Simone De Beauvoir
January 9, 2015
In her novels, stories, and essays, SIMONE DE BEAUVOIR (1908–86) championed a feminist existentialist pathway that she herself forged. In the influential 1949 treatise, The Second Sex, she writes that “It is perfectly natural for the future woman to feel indignant at the limitations posed upon her by her sex. The real question is not why she should reject them: the problem is rather to understand why she accepts them.” Here we find a simultaneous embracing of the subjectivity of women and an existentialist reminder to speak up or disappear; the book helped pioneer what we know as second-wave feminism. But de Beauvoir was already a famous intellectual, by that point. In the ’20s, she was one of the first women to study philosophy at the Sorbonne; before that, she was the youngest person ever to pass the École Normale Supérieure’s competitive agrégation in philosophy — which is where she met Jean-Paul Sartre, later her lover and comrade.

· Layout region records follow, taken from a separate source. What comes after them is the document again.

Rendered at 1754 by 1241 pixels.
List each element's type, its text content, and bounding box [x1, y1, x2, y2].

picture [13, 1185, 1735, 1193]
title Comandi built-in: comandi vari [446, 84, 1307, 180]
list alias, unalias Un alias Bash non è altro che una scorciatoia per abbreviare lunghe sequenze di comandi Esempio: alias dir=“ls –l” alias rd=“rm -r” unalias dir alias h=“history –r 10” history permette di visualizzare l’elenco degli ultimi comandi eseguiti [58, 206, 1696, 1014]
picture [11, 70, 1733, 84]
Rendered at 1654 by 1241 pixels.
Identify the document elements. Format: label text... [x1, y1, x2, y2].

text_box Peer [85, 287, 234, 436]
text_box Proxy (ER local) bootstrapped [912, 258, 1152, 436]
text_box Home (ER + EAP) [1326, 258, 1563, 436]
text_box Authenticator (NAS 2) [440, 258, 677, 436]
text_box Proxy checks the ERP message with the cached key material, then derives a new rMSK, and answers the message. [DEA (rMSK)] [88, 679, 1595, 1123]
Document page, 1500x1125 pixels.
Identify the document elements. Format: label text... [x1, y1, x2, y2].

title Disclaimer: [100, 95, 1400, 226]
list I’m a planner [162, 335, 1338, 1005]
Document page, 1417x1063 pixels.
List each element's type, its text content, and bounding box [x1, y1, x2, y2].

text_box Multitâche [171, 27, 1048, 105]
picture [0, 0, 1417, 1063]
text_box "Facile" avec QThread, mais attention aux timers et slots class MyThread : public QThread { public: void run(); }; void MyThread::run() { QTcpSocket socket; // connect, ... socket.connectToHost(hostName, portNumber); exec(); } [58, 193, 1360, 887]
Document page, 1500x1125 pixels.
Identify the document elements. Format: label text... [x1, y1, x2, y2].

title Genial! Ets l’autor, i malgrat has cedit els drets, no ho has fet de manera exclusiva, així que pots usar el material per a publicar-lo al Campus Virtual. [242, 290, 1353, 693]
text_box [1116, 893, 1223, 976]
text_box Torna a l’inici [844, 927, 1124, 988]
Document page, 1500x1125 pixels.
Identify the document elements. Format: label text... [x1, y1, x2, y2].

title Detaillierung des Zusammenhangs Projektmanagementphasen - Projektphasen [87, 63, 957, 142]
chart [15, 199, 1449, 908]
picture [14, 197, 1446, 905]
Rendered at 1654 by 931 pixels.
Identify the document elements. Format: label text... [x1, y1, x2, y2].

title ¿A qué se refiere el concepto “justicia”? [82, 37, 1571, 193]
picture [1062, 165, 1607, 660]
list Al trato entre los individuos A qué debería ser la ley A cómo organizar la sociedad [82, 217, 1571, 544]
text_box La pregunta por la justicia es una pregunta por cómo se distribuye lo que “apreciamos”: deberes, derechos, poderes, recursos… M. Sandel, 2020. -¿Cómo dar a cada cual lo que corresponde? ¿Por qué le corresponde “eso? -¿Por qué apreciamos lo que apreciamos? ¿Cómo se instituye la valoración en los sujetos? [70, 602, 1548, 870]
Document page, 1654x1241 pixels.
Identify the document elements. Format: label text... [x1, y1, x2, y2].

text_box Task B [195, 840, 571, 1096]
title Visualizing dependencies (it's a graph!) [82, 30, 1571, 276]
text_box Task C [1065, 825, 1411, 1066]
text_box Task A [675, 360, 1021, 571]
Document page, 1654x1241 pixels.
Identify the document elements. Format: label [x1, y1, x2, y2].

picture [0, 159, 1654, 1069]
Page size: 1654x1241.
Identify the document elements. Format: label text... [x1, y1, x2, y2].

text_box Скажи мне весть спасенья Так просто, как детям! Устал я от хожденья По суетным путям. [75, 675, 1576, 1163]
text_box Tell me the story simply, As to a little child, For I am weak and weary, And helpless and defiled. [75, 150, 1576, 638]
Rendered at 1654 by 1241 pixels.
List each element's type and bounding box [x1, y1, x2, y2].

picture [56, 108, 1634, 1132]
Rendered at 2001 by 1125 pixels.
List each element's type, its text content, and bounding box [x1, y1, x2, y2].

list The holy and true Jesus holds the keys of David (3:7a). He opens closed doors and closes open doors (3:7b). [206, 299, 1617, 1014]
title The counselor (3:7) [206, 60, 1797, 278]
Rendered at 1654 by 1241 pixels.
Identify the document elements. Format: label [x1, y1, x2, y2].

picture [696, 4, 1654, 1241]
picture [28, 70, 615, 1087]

Throughout the following decades, de Beauvoir was the queen of the Parisian intellectual scene — and enjoyed herself to the fullest. Her 1943 novel L’Invitée (She Came to Stay), for example, is a fictional account of her and Sartre’s relationship with the sisters Olga and Wanda Kosakiewicz in the late ’30s. At the same time, she was a morally serious, fiercely partisan thinker and writer whose influence has been profound — on, among others, Gayatri Spivak, who advised me to read de Beauvoir in the first place.